The OP has asked to optimize a number of cascading sqldf
statements (before OP's edit). Unfortunately, the OP has not explained verbally what aggregations he has implemented. So, a substantial amount of reverse engineering was required.
Anyhow, here is what I would do using data.table
to achieve the same results. Execution time is down from 16 sec for OP's sqldf
code to less than 0.2 sec for the data.table
versions.
data.table
versions of edited example
The OP has edited the question to reduce the number of sqldf
statements. Now, only one aggregate is computed.
The new column winner_overall_wins
in data2
is the count of all matches the winner has won before the actual tourney has started. This number is attached to all matches of the actual tourney which were won by the winner. (Note this is a different aggregation than the count of matches which were won before the actual match).
Since version 1.9.8 (on CRAN 25 Nov 2016), data.table
is capable to do non-equi joins.
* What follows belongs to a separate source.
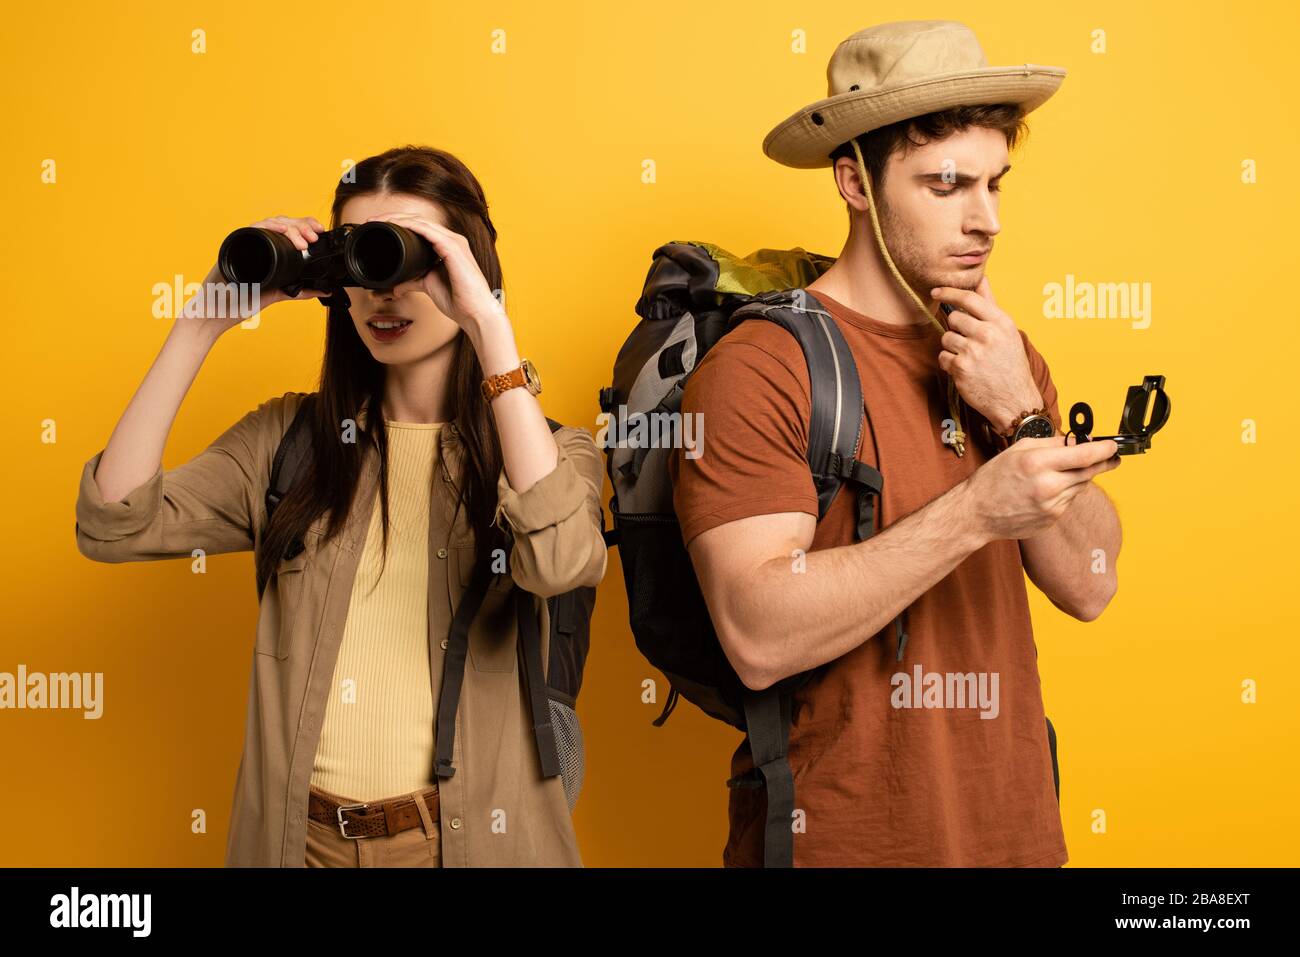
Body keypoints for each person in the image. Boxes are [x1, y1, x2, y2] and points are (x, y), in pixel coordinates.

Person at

In addition, fread()
can be advised to only read selected columns which further speeds up I/O.
library(data.table) # v1.11.2
urls <- sprintf(
"https://raw.githubusercontent.com/JeffSackmann/tennis_atp/master/atp_matches_%i.csv",
2000:2018)
selected_cols <- c("tourney_name", "tourney_date", "match_num",
"winner_id", "winner_name",
"loser_id", "loser_name")
# read only selected columns from files & combine into one data object
matches <- rbindlist(lapply(urls, fread, select = selected_cols))
# non-equi join to compute aggregate, second join to append, order result
system.time({
result_nej <- matches[
unique(matches[matches, on = .(winner_id, tourney_date < tourney_date),
.(winner_overall_wins = .N), by = .EACHI]),
on = .(winner_id, tourney_date)][
order(-tourney_date, tourney_name, -match_num)]
})
The two data.table
joins and the subsequent ordering took an elapsed time of around 0.15 sec on my system vs 16 to 19 sec for various runs of OP's sqldf
code.
The history of a particular player can be retrieved by
p_name <- "Federer"; result_nej[winner_name %like% p_name | loser_id %like% p_name]
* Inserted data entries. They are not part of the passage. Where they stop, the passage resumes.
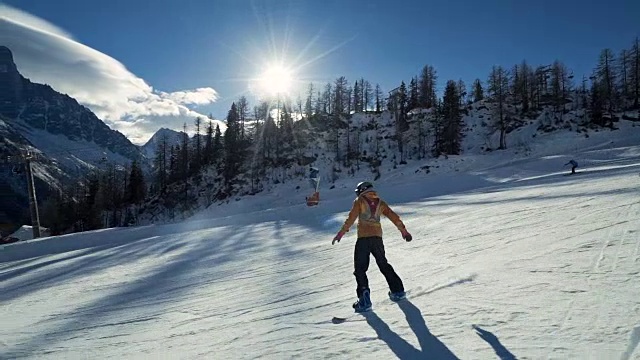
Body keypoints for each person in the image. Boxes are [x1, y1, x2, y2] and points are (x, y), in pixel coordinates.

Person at [332, 181, 412, 312]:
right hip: (377, 239)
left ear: (361, 190)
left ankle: (364, 299)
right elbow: (393, 216)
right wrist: (403, 230)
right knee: (383, 264)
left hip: (363, 239)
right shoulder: (380, 202)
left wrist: (341, 233)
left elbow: (351, 218)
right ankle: (398, 290)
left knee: (360, 269)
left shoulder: (360, 201)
tourney_name tourney_date match_num winner_id winner_name loser_id loser_name winner_overall_wins
1: Australian Open 20180115 701 103819 Roger Federer 105227 Marin Cilic 1128
2: Australian Open 20180115 602 103819 Roger Federer 111202 Hyeon Chung 1128
3: Australian Open 20180115 504 103819 Roger Federer 104607 Tomas Berdych 1128
4: Australian Open 20180115 408 103819 Roger Federer 105916 Marton Fucsovics 1128
5: Australian Open 20180115 316 103819 Roger Federer 104755 Richard Gasquet 1128
---
1131: Marseille 20000207 3 103819 Roger Federer 102179 Antony Dupuis 4
1132: Davis Cup WG R1: SUI vs AUS 20000204 2 103819 Roger Federer 102882 Mark Philippoussis 3
1133: Australian Open 20000117 90 103819 Roger Federer 102466 Jan Kroslak 1
1134: Australian Open 20000117 52 103819 Roger Federer 102021 Michael Chang 1
1135: Adelaide 20000103 2 103819 Roger Federer 102533 Jens Knippschild 0
There is an alternative and faster solution using cumsum()
and shift()
:
system.time({
# cumumlative operations require ordered data
setorder(matches, tourney_date, tourney_name, match_num)
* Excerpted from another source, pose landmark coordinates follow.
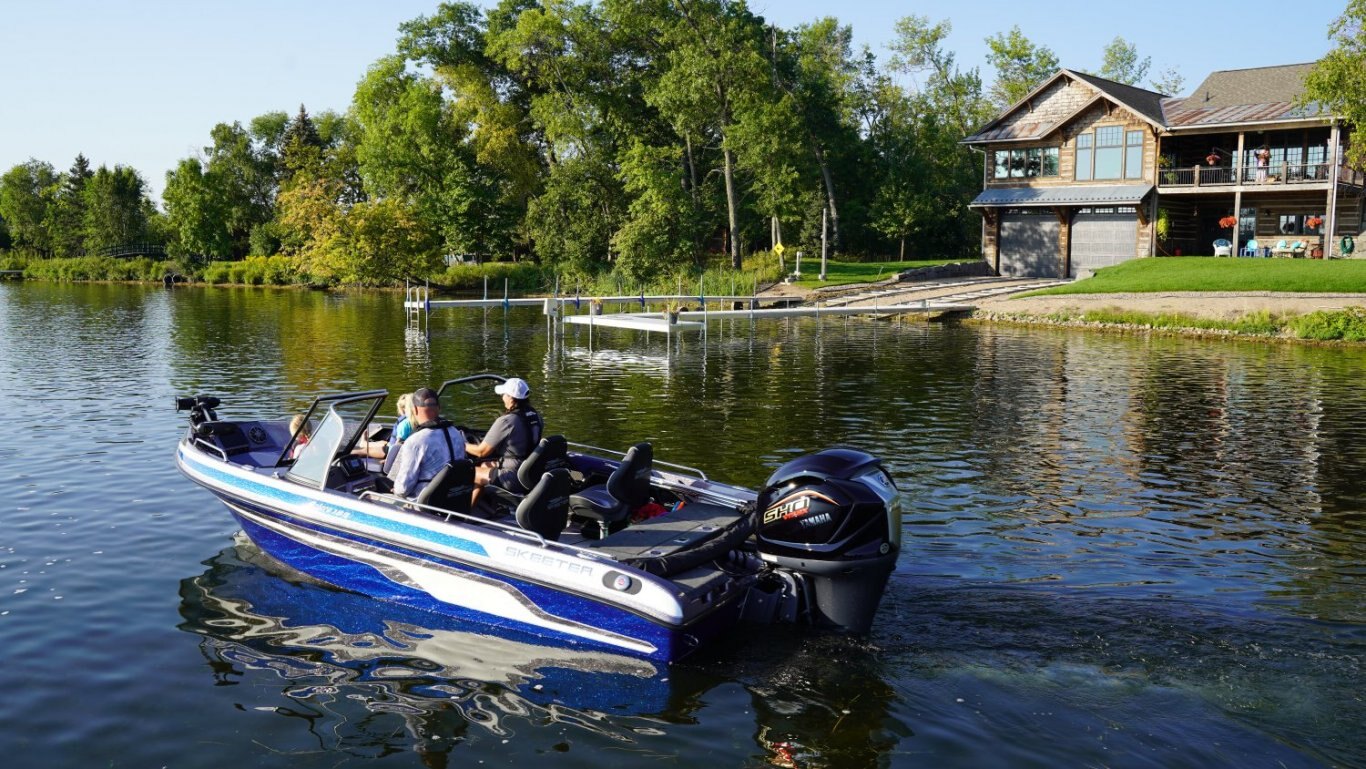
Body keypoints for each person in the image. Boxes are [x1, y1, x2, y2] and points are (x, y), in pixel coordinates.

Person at [465, 377, 543, 507]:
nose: (502, 398)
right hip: (530, 471)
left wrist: (462, 445)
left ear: (511, 398)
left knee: (470, 473)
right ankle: (477, 507)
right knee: (484, 466)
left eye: (504, 395)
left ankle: (462, 514)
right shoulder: (536, 416)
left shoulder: (507, 421)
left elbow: (481, 452)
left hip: (512, 477)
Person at [387, 387, 466, 500]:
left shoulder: (415, 441)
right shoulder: (456, 433)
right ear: (439, 408)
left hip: (425, 505)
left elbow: (403, 489)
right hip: (454, 498)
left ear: (414, 409)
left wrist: (396, 490)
# add tourney id for convenience and conciseness
matches[, t_id := rleid(tourney_date, tourney_name)]
# aggregate by player and tourney
p_t_hist <- matches[, .(winner_won = .N), by = .(winner_id, t_id)]
# compute cumulative sum for each player and
# lag to show only matches of previous tourneys
tmp <- p_t_hist[order(t_id),
.(t_id, winner_overall_wins = shift(cumsum(winner_won))),
by = winner_id]
# append new column & order result
result_css <- matches[tmp, on = .(t_id, winner_id)][order(-t_id)]
})
p_name <- "Federer"; result_css[winner_name %like% p_name | loser_id %like% p_name]
On my system, elapsed time is at about 0.05 sec which is 3 times faster than the non-equi join variant and magnitudes faster than OP's approach.